The meeting concluded with a question and answer session, including:
  • There was concern that a developer might not take notice of community views. Hard to predict until they are chosen.
  • Could affordable housing be constructed that is externally indistinguishable from 'posh flats'
  • Daniel Johnson MSP asked if NHS Lothian would fund a Charrette process. They have no current plans to do full 'Charrette' but would engage if a planned funding application to Scottish Government is successful. They do commit to a 3 hour workshop in November.  In a quick poll of the meeting most said they'd like to take part in a 'Charrette' process if there was one.
  • Could there be a stipulation on chosen developer to run a 'Charrette' process? This is in theory possible but would have to be paid for from proceeds of sale. It was pointed out (by Charles Campion) that a 'Charrette' can save a developer money if it smooths passage of the planning application.

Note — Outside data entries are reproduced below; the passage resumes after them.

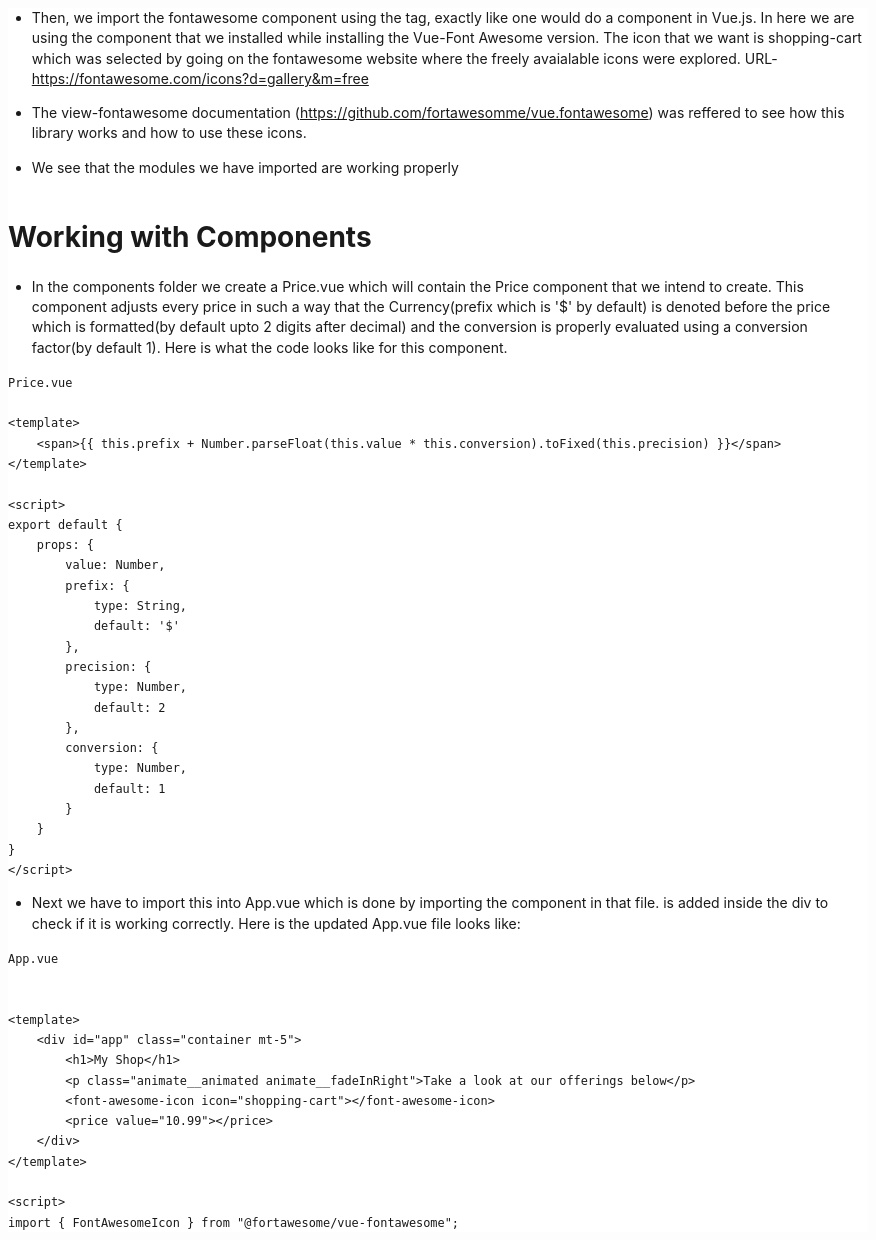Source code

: - Then, we import the fontawesome component using the <font-awesome-icon> tag, exactly like one would do a component in Vue.js. In here we are using the component that we installed while installing the Vue-Font Awesome version. The icon that we want is shopping-cart which was selected by going on the fontawesome website where the freely avaialable icons were explored. URL- https://fontawesome.com/icons?d=gallery&m=free
- The view-fontawesome documentation (https://github.com/fortawesomme/vue.fontawesome) was reffered to see how this library works and how to use these icons.

- We see that the modules we have imported are working properly 

# Working with Components
- In the components folder we create a Price.vue which will contain the Price component that we intend to create. This component adjusts every price in such a way that the Currency(prefix which is '$' by default) is denoted before the price which is formatted(by default upto 2 digits after decimal) and the conversion is properly evaluated using a conversion factor(by default 1). Here is what the code looks like for this component.

```
Price.vue

<template>
    <span>{{ this.prefix + Number.parseFloat(this.value * this.conversion).toFixed(this.precision) }}</span>
</template>

<script>
export default {
    props: {
        value: Number, 
        prefix: {
            type: String,
            default: '$'
        },
        precision: {
            type: Number,
            default: 2
        },
        conversion: {
            type: Number,
            default: 1
        } 
    }   
}
</script>
```

- Next we have to import this into App.vue which is done by importing the component in that file. <price value="10.99"></price> is added inside the div to check if it is working correctly. Here is the updated App.vue file looks like:
```
App.vue

  
<template>
    <div id="app" class="container mt-5">
        <h1>My Shop</h1>
        <p class="animate__animated animate__fadeInRight">Take a look at our offerings below</p>
        <font-awesome-icon icon="shopping-cart"></font-awesome-icon>
        <price value="10.99"></price>
    </div>
</template>

<script>
import { FontAwesomeIcon } from "@fortawesome/vue-fontawesome";
```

  • Could developer be compelled to leave public space? Always a balance between routes through a site and resident's privacy.
  • Could there be 'meanwhile uses' if the site is vacant? Intention is for developer to develop as soon as NHS Lothian vacate (in spring/summer 2018) but could perhaps be considered by developer if there's a delay.
  • Could property be transferred from NHS Lothian to City of Edinburgh Council for Sciennes School? NHS Lothian need to maximise money they make from sale on behalf of Scottish Government who get the money from the half of the site they own [the other half is owned by the Edinburgh & Lothians Health Foundation who have agreed a joint sale with NHS Lothian].